The RNA sequencing data revealed high levels of transcripts for only 35 chemosensory genes, a result that was not surprising, since many of the odorant receptors are expressed in organs other than the antennae. The most abundant of the detected genes exhibited decreased expression in Bf mosquitoes except at the 24 h time point. The magnitude of the change was not the same for all genes, however, leading to a rank order shift in levels of abundance. As a result of having previously established the odorant response profiles for most of the Anopheline odorant receptors, the investigators were able to combine data on odorant response for each encoded protein together with the transcript abundance data to predict shifts in the insect’s odorant response spectrum. They were interested to find that the largest decreases in sensitivity were to linalool-oxide and 1-octen-3-ol, both of which are human skin odorants. Similarly interesting was the finding that the increased expression observed in many genes at 24 h would be predicted to enhance sensitivity to chemicals involved in oviposition behavior. The two compounds exhibiting the highest increase in receptivity at 24 h were 2-propylphenol and 4-methylcyclohexanol. The Zwiebel lab developed a dual-choice oviposition bioassay designed to determine if these chemicals served as signals for oviposition site selection (Figure 3).
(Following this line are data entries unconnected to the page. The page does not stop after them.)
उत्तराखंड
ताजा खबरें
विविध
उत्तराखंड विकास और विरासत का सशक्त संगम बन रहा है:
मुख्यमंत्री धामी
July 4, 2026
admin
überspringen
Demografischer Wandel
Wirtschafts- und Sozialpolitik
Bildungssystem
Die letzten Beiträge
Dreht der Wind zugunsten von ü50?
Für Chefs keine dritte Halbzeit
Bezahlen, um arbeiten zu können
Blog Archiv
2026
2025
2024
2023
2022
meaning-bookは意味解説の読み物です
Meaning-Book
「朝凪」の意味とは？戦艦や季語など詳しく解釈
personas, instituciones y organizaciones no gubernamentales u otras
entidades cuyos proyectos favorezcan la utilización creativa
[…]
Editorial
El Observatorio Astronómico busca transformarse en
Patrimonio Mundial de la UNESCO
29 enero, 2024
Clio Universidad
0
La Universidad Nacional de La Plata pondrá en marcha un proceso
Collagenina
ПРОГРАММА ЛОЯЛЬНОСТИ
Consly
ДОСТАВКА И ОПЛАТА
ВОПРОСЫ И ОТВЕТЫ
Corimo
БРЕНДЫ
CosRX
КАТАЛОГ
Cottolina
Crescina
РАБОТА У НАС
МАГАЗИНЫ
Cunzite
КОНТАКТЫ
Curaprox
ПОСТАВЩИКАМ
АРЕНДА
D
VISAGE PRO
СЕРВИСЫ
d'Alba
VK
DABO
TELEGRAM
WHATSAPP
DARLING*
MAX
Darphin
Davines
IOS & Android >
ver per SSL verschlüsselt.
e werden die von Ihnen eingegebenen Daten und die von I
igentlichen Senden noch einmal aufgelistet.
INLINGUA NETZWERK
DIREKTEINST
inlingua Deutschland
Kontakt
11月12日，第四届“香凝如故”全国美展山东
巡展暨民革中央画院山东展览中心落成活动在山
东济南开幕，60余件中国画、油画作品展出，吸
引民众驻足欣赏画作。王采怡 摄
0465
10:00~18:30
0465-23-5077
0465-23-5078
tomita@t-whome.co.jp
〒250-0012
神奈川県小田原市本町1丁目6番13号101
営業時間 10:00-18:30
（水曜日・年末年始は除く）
The results showed that, indeed, both compounds influenced egg-laying behavior, with 2-propylphenol serving as an oviposition attractant and 4-methylcyclohexanol serving as a repellant.

Figure 3. Design of the dual-choice oviposition assay. Gravid females in chamber (a) are released through opening (c) into the assay cage (b), which contains two cups of liquid (d). One cup contains water, while the other contains water plus the test odorant. Preference for each cup is scored on the basis of the egg-laying behavior of the mosquito. In these experiments, 2-propylphenol served as an attractant, and 4-methylcyclohexanol as a repellant. Expression of receptors sensitive to both of these compounds was increased in females following a blood meal. Image reproduced with permission from D. C. Rinker, et al. (2013) Proc. Natl. Acad. Sci. U.S.A., published online April 29, doi:10.1073.pnas.1302562110, copyright 2013, D. C. Rinker, et al.

It is important to note that each odorant receptor responds to multiple ligands, and each ligand stimulates multiple odorant receptors. Therefore, predicting the effects of changes in expression of a large number of receptors is quite complex. Nevertheless, the Zwiebel lab’s results support their hypothesis that changes in odorant receptor expression following a blood meal contribute to the subsequent change in insect behavior, guiding the mosquito away from host-seeking and toward reproduction. A clear understanding of how odorant receptor function directs mosquito behavior will be a valuable tool in the search for new ways to control the feeding and reproduction of this highly dangerous disease vector. The Zwiebel lab is currently working to develop new forms of insect repellants based on compounds that bind specifically to some of the odorant receptors. Other possibilities include discovering molecules that interact with the receptors and trick the mosquito into laying her eggs in an inappropriate place.